Investor sentiment got a boost following a batch of strong second-quarter earnings results from major retailers, signaling the strength of the U.S. consumer during the pandemic. Home Depot and Walmart both topped Wall Street earnings expectations, though shares were little changed in early trading. 

Data released Tuesday showed the housing market was improving after the virus outbreak paralyzed the American economy in the spring.

Construction of new U.S. homes surged 22.6% last month as homebuilders bounced back from a lull induced by the pandemic. New homes were started at an annual pace of nearly 1.5 million in July, the Commerce Department reported Tuesday, highest since February and well above what economists were expecting.

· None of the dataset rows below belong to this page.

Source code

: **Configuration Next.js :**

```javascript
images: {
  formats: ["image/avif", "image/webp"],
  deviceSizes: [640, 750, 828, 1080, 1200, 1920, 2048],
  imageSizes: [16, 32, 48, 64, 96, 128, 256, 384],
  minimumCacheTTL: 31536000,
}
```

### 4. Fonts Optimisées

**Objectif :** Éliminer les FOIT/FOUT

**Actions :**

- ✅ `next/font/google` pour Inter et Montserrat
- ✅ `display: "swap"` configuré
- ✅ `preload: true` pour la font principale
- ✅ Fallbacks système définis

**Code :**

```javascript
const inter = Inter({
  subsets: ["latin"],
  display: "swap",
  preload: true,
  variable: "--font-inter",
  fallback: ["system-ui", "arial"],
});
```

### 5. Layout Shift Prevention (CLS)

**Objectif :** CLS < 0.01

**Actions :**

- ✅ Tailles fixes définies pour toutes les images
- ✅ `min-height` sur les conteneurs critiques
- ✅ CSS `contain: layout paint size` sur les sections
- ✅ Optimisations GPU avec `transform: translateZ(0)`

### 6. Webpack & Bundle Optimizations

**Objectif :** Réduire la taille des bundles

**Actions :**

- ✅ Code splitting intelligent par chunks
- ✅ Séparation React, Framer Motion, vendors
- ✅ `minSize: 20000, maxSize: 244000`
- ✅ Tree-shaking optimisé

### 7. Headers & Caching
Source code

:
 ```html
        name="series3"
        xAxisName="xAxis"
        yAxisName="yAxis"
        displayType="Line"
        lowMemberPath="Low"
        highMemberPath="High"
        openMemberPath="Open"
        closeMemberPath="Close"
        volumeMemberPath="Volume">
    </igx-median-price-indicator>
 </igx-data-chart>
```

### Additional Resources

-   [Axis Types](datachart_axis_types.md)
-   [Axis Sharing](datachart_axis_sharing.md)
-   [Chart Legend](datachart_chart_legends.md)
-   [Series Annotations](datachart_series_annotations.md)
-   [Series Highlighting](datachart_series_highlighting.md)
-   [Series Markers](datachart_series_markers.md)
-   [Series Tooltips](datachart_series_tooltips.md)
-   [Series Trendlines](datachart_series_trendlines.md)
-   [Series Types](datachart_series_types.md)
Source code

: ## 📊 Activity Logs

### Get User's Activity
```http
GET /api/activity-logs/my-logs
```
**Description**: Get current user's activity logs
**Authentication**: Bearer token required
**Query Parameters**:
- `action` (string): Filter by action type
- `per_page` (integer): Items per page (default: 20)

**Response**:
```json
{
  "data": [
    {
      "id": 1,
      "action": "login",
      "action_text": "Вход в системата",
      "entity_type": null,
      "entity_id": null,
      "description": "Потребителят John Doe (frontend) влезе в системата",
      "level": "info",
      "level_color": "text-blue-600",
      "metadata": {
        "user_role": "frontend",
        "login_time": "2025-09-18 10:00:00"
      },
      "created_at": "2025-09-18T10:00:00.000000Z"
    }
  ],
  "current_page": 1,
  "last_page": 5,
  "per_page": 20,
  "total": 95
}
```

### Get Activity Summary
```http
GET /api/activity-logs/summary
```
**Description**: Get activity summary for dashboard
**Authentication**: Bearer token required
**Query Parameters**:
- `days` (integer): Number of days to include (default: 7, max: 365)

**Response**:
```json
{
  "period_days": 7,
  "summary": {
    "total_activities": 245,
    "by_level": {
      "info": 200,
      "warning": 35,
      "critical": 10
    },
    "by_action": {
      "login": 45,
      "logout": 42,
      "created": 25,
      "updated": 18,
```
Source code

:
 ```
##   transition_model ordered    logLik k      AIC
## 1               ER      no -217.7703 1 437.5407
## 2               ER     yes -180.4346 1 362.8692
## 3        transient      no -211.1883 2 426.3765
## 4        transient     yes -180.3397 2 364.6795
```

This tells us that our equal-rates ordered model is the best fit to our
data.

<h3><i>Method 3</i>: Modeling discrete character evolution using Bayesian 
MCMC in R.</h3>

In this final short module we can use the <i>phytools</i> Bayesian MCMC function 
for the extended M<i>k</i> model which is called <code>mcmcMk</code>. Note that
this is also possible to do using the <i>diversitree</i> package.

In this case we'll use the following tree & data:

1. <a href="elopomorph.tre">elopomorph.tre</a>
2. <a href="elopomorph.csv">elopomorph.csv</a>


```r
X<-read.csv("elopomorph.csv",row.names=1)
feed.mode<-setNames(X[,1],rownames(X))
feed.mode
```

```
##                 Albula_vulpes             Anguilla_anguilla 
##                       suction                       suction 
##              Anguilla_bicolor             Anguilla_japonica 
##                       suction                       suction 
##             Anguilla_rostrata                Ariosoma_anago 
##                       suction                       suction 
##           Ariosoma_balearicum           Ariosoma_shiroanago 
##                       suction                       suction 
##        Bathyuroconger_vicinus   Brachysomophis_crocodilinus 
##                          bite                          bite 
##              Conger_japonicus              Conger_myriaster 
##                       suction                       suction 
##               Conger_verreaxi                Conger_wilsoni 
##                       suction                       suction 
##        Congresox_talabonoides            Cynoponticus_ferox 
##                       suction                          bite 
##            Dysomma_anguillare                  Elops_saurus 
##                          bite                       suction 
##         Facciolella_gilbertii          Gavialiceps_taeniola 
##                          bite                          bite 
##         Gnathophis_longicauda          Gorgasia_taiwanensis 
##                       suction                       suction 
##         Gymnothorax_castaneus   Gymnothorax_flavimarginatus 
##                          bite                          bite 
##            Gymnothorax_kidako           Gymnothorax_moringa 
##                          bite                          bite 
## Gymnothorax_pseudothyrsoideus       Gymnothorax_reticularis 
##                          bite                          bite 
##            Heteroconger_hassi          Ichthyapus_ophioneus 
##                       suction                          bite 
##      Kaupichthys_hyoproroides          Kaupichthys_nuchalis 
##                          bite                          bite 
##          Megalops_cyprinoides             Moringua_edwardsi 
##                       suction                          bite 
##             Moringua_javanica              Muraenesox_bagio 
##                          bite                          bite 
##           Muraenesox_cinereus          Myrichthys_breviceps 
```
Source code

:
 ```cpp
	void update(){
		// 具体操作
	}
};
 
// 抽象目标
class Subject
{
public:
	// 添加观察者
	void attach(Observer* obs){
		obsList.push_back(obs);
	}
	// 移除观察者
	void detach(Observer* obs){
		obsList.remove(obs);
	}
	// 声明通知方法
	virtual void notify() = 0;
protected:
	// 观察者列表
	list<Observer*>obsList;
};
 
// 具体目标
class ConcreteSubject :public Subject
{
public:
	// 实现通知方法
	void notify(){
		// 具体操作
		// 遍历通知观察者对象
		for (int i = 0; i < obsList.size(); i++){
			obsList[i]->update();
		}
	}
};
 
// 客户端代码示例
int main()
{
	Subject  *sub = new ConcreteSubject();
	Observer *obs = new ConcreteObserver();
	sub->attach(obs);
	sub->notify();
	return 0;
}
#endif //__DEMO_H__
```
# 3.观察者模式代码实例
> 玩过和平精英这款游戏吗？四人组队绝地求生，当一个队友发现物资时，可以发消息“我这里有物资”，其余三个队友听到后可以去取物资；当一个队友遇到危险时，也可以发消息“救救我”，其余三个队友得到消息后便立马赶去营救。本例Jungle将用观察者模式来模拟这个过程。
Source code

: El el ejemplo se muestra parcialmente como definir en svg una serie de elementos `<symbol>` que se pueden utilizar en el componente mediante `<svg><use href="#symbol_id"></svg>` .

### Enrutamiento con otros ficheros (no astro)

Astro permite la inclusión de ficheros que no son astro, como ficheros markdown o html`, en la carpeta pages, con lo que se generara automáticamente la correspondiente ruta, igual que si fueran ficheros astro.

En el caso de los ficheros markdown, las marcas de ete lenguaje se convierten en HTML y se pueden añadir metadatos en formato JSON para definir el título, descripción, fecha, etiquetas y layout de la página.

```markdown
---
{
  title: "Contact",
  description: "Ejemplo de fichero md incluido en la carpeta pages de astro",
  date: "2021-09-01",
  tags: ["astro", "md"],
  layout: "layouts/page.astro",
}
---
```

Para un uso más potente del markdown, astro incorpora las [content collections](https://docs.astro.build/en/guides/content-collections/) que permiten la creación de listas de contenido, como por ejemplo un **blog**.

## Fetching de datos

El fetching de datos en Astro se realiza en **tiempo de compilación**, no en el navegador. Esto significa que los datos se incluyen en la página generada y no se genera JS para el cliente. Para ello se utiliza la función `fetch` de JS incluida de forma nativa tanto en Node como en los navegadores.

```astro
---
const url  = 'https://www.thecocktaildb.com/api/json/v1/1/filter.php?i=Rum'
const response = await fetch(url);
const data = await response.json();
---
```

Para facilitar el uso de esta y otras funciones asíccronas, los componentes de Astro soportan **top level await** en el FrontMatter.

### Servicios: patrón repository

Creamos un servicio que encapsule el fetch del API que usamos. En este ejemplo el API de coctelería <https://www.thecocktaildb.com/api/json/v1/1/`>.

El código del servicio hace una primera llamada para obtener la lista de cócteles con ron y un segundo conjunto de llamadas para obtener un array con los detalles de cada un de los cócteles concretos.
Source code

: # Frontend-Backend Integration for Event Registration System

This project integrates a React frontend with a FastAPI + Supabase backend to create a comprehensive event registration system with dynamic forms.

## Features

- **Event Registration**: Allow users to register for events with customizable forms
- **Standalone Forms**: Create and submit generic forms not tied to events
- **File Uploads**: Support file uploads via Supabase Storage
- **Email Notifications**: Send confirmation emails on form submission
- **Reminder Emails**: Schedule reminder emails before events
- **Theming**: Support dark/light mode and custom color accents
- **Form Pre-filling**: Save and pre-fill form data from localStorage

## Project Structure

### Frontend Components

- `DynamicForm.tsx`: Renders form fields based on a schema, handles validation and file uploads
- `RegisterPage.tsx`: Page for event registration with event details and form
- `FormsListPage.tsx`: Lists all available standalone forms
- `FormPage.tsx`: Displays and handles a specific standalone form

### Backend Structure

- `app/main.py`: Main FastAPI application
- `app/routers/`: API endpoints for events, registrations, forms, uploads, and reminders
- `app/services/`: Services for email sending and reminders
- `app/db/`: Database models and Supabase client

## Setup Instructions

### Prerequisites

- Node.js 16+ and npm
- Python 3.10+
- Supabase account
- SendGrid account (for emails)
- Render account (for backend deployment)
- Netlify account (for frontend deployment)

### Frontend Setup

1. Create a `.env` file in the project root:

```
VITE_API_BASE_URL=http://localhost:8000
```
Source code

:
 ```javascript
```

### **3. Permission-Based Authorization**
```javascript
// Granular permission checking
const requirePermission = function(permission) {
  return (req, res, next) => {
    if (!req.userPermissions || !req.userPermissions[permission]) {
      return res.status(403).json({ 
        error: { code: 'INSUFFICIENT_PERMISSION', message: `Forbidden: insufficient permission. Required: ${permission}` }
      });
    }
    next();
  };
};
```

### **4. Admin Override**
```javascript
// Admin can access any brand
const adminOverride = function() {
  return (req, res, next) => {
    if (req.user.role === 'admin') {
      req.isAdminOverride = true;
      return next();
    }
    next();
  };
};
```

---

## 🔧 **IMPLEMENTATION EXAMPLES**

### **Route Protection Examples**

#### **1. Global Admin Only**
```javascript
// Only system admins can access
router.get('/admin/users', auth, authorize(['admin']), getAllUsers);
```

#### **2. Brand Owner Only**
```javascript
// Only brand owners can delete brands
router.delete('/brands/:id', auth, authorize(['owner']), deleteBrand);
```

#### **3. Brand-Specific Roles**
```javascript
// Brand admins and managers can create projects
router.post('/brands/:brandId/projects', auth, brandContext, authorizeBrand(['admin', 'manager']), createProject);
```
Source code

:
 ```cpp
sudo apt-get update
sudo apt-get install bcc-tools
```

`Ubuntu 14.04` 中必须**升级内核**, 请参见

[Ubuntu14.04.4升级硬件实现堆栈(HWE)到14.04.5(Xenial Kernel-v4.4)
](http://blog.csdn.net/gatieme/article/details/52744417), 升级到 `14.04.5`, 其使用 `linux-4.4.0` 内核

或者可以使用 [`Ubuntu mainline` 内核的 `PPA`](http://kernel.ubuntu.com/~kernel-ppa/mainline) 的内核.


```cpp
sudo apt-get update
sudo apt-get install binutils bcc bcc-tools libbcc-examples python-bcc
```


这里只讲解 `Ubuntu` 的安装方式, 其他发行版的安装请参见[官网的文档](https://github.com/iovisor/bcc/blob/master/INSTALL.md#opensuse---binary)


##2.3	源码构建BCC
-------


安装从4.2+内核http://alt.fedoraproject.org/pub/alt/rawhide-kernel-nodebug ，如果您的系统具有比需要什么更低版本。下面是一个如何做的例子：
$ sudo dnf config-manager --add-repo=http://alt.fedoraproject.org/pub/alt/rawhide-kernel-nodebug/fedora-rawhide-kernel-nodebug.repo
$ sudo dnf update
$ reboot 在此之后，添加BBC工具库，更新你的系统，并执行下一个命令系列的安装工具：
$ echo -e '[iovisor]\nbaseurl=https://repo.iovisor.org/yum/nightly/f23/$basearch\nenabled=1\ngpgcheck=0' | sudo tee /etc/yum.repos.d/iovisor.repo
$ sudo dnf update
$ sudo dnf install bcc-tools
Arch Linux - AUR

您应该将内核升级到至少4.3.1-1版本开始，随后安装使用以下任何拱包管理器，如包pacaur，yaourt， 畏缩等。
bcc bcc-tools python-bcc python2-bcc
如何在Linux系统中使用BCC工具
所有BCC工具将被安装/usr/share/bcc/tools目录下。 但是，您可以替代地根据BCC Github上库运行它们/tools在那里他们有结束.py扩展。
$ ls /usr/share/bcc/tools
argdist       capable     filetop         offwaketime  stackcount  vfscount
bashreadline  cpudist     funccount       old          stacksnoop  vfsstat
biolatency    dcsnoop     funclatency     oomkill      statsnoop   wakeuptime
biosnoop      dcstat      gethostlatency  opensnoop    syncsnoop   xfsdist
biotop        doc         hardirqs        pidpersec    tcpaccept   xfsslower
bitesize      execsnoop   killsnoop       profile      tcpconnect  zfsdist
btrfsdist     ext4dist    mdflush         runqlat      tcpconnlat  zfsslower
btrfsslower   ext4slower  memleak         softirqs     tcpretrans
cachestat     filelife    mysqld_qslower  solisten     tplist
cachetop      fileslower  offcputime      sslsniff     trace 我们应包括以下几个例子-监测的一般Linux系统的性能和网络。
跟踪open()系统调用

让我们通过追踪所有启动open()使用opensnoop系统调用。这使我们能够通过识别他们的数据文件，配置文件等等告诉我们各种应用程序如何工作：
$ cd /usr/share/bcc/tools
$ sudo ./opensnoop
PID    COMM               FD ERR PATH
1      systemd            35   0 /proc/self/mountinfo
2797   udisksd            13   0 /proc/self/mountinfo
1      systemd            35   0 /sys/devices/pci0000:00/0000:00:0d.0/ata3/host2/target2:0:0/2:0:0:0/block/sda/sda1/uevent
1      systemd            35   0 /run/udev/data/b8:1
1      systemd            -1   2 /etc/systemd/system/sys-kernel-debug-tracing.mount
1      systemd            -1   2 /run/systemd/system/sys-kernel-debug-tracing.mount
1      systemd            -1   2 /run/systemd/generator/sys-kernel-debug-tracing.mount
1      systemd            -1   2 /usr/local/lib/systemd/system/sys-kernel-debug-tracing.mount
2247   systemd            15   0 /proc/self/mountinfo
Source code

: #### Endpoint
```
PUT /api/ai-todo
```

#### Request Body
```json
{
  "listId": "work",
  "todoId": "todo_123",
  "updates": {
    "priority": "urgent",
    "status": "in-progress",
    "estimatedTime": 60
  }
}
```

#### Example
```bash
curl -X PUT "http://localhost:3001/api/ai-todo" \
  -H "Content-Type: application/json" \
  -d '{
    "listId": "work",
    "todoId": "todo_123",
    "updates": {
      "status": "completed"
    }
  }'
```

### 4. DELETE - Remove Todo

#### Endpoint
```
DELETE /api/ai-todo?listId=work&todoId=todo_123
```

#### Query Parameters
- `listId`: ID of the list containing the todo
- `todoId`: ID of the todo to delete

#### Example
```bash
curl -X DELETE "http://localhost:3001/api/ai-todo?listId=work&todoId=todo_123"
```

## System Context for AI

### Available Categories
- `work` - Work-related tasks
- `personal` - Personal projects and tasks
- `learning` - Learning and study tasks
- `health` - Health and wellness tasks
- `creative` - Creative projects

Markets were also buoyed by developments in Washington, after Speaker Nancy Pelosi called the House back into session, cutting short the lawmakers’ summer recess for a vote expected Saturday on legislation to prohibit changes in the U.S. Postal Service amid growing concerns that the Trump administration is trying to undermine the agency ahead of the November election.

The proposed package will also include $25 billion to shore up the Postal Service, which is suffering losses. But prospects for additional economic aid for American workers and businesses remain uncertain after talks on a fresh stimulus package stalled.

Investors say it’s crucial that the support comes, particularly after $600 in weekly unemployment benefits and other stimulus from the U.S. government expired.

Without more help for the U.S. economy, analysts say the recovery that investors have been assuming is on the way won’t materialize. And that assumption is a huge reason the stock market is as high as it is.

The yield on the 10-year Treasury dipped to 0.67% from 0.69% late Monday.

Benchmark U.S. crude oil fell 1% to $42.47 per barrel. Brent crude, the international standard, slipped 0.5% to $45.15 per barrel.

Gold added 1% to $2,018.90 per ounce.

Overseas, Britain’s FTSE 100 rose 0.3%, while the DAX in Frankfurt rose 0.9%. In Paris, the CAC 40 gained 0.5%. 

In Asia, South Korea’s Kospi led regional losses, slumping 2.5% amid worries over surging coronavirus cases. Hong Kong’s Hang Seng index lost 0.2%. Japan’s Nikkei 225 slipped 0.2%. Australia’s S&P/ASX 200 gained 0.8%, while the Shanghai Composite index edged 0.4% higher.